Jarosław Kaczyński usłyszał dzisiaj pytanie o wypowiedź Andrzeja Dudy na temat orzeczenia Trybunału Konstytucyjnego w sprawie aborcji eugenicznej. Prezydent na antenie Polsat News mówił, że jest gotowy zaangażować się w prace, które doprowadziłyby do swego rodzaju kompromisu w kontrowersyjnej sprawie.
W rozmowie z Polsat News prezydent Duda potwierdził, że jest przeciwnikiem aborcji eugenicznej. Przyznał jednak, że ma pewne zastrzeżenia. „Byłem początkowo zadowolony z wyroku TK, ale liczyłem na to, że Trybunał zostawi czas na doprecyzowanie przepisów” – mówił.
Prezydent zapewnił, że osobiście jest gotów się zaangażować w te prace legislacyjne. „Jestem gotów zaangażować się w tę pracę po to, by powstało rozwiązanie, które będzie niosło spokój społeczny i które będzie rzeczywiście uznane za myślenie o zdrowiu i prawach kobiet we właściwym tego słowa znaczeniu” – oświadczył w Polsat News Andrzej Duda.
Kaczyński o słowach prezydenta
Słowa prezydenta odbiły się szerokim echem. Odniósł się do nich także wicepremier i prezes PiS Jarosław Kaczyński, choć nie zrobił tego zbyt wylewnie. Gdy na korytarzu sejmowym zwrócił się do niego dziennikarz TVN, prezes PiS odpowiedział zaledwie jednym krótkim zdaniem.
Dziennikarz zapytał, czy jest szansa na „dialog” w sprawie zakazu aborcji, skoro prezydent prezentuje koncyliacyjne podejście do tej kwestii. „Prezydent jest chyba innego zdania niż pan, w innym tonie się wypowiada” – stwierdził reporter stacji. „Jest prezydentem, ma prawo.” – odparł Kaczyński.
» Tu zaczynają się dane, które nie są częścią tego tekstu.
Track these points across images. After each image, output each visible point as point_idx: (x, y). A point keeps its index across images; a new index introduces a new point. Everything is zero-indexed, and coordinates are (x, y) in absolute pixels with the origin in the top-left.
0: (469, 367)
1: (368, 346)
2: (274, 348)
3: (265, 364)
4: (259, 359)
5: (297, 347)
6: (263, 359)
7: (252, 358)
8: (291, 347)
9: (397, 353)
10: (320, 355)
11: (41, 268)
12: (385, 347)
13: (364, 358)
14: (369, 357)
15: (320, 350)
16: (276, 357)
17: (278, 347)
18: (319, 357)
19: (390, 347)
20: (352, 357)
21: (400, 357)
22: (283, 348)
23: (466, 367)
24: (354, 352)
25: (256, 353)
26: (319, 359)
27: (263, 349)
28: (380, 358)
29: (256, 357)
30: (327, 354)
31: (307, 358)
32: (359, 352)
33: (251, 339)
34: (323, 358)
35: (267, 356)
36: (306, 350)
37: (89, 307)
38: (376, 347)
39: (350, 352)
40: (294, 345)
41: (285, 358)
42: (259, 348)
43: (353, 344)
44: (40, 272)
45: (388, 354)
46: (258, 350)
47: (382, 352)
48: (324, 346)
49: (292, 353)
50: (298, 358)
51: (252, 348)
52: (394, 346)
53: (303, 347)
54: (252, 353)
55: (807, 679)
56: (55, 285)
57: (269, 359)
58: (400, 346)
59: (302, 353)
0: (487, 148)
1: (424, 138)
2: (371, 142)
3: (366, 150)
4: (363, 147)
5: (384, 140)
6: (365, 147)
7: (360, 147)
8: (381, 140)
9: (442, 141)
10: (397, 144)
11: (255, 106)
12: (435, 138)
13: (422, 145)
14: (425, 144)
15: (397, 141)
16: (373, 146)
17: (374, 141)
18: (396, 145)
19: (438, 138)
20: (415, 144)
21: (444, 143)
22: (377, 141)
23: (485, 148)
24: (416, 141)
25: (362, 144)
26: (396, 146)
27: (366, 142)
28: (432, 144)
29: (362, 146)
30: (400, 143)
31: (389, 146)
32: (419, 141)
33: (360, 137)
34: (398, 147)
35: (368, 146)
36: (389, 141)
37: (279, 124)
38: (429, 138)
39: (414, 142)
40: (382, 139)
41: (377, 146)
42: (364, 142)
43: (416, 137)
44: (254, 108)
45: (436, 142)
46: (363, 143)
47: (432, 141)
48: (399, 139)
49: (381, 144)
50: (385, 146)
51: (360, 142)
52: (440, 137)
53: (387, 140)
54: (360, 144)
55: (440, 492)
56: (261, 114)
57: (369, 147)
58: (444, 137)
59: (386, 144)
Na kolejne pytania nie chciał już odpowiadać.
Duda: „Prawo nie może nakazywać kobiecie heroizmu”
Duda komentował też sprawę na antenie radia RMF FM. Prezydent podkreślił, że wyrok Trybunału Konstytucyjnego miał prawo wywołać zaniepokojenie wśród kobiet. „Informacja, sucha, że Trybunał Konstytucyjny generalnie uchylił przepis dający możliwość zrealizowania usunięcia ciąży w przypadku wad, o których była mowa w przepisie ustawy, spowodowała olbrzymie zaniepokojenie wśród kobiet. Została odebrana jako swoista represja. Trudno się dziwić, że to zaniepokojenie powstało” – powiedział.
Andrzej Duda jasno opowiedział się za zakazem aborcji eugenicznej. Jednak ze względu na fizyczne i psychiczne koszty, jakie ponosiłaby kobieta, nie można jej zmuszać do heroizmu. „To jest sprawa ogromnie trudna i powiem tak: nie może być tak, że prawo nakazuje kobiecie tego typu heroizm” – mówił.